Son haftalarda gündeme gelen Risâle-i Nûr Külliyatı’ndan Lem’alar adlı eserin sadeleştirilmesi üzerine yoğun bir tartışma başlamış durumda. Meseleye Risâle-i Nûrlara sadâkatla hizmet eden saff-ı evvel ağabeyler ve mesâisini Risâle-i Nûrlara teksîf etmiş bulunan yazarlar bigâne kalmadılar ve çeşitli vesîlelerle düşüncelerini kamuoyuna deklare ettiler. İyi de ettiler. Acaba Risâle-i Nûrlar üzerine niçin bu kadar hassasız ve titriyoruz? Çünkü ”Talebeliğin hassası ve şartı şudur ki: Sözleri kendi malı ve te’lîfi gibi hissedip sahip çıksın.[1]” Öyleyse elbette ki hassas olacağız ve üzerine titreyeceğiz. Bizler de elimizden geldiği kadar dahâ çok Külliyattan mes’elenin ciddîyetine bakan yönlerini nazarlara sunmaya çalıştık. Çünkü bu mes’ele üzerine de ilk mihenk ve me’haz Risâle-i Nûrlar olmalı düşüncesi ile Üstâd Bedîüzzamân Hazretleri’nin bu konu ile ilgili düşüncelerini duyurmak istedik. Me’hazdan meseleye dikkatleri çekme arzusunda olduk. Bedîüzzamân Hazretleri “Evet, Risâle-i Nûr size mükemmel bir me’haz olabilir.[2]” demektedir. “Çünkü, çok delillerle ve emârelerle tahakkuk etmiş ki, Risâle-i Nûr eczaları Kur’ân’ın tereşşuhâtıdır.[3]”

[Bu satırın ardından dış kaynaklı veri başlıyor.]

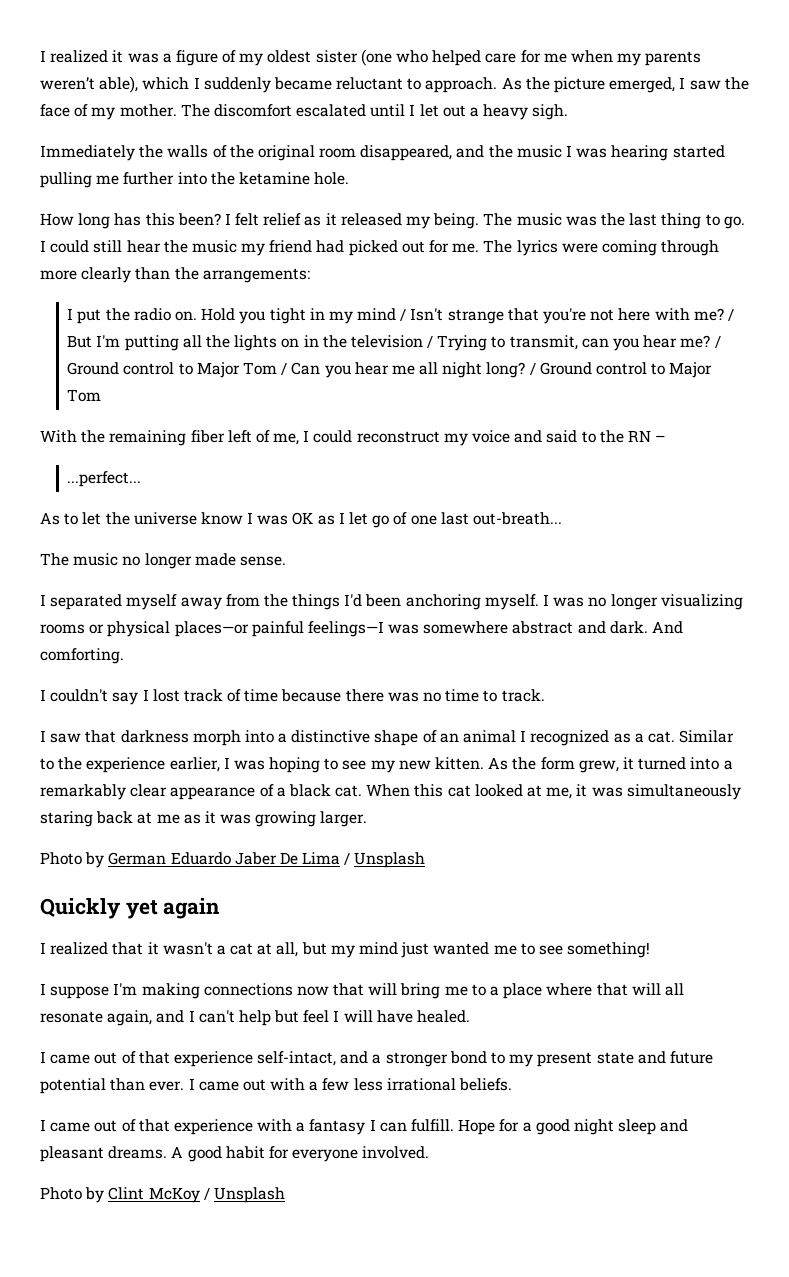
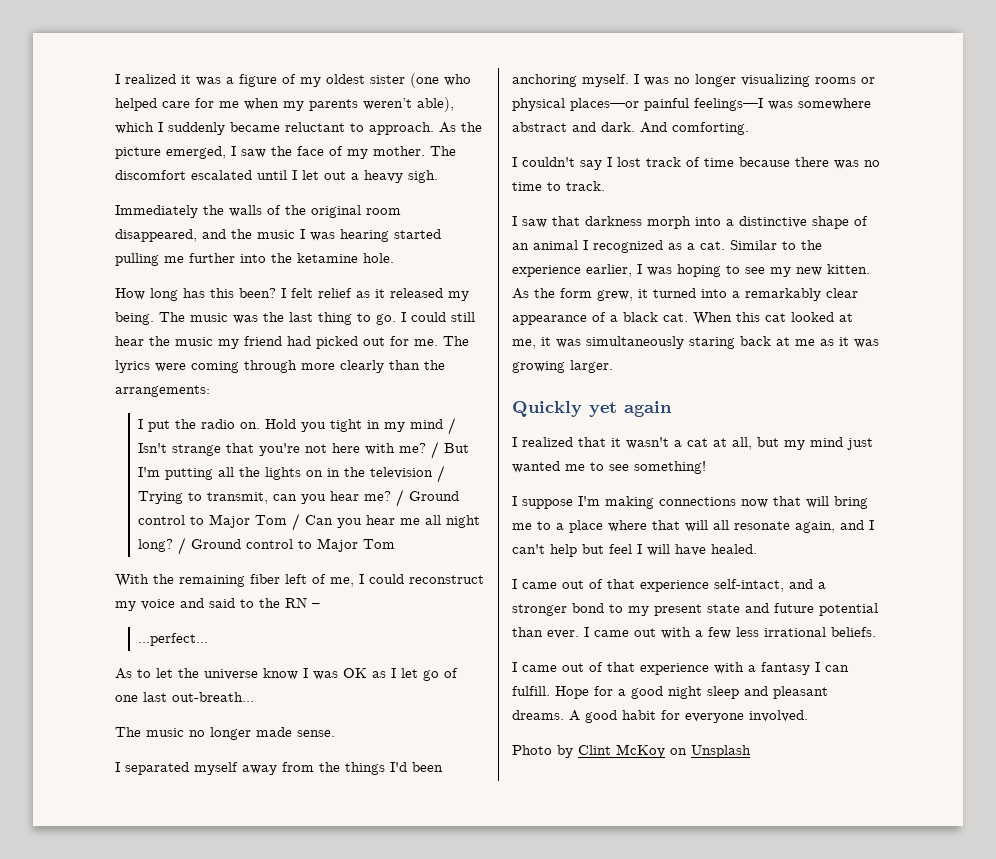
[40,852,426,868] // Photo by German Eduardo Jaber De Lima / Unsplash -> (613, 366) none
[203,1187,210,1200] / -> [670,748,687,755] on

Bedîüzzamân Hazretleri Risâle-i Nûr talebelerinin, hâlis şakirtlerinin heyet-i mecmuasının kuvvet-i ihlâsından ve tesânüdünden süzülen ve tezâhür eden bir şahs-ı mânevî olarak ta’rîf ettiği mütesânid heyetin vazîfelerini “şerh ve îzâhla ve tekmil ve tahşiye ile ve neşir ve tâlimle, belki Yirmi Beşinci ve Otuz İkinci Mektupları te’lîf ve Dokuzuncu Şuânın Dokuz Makâmını tekmille ve Risâle-i Nûr’u tanzîm ve tertîb ve tefsîr ve tashîhle devam edecek.[4]” şeklinde tasnîf etmiştir. Dikkat edilirse bu vazîfeler içinde sadeleştirme diye bir vazîfe bulunmamaktadır.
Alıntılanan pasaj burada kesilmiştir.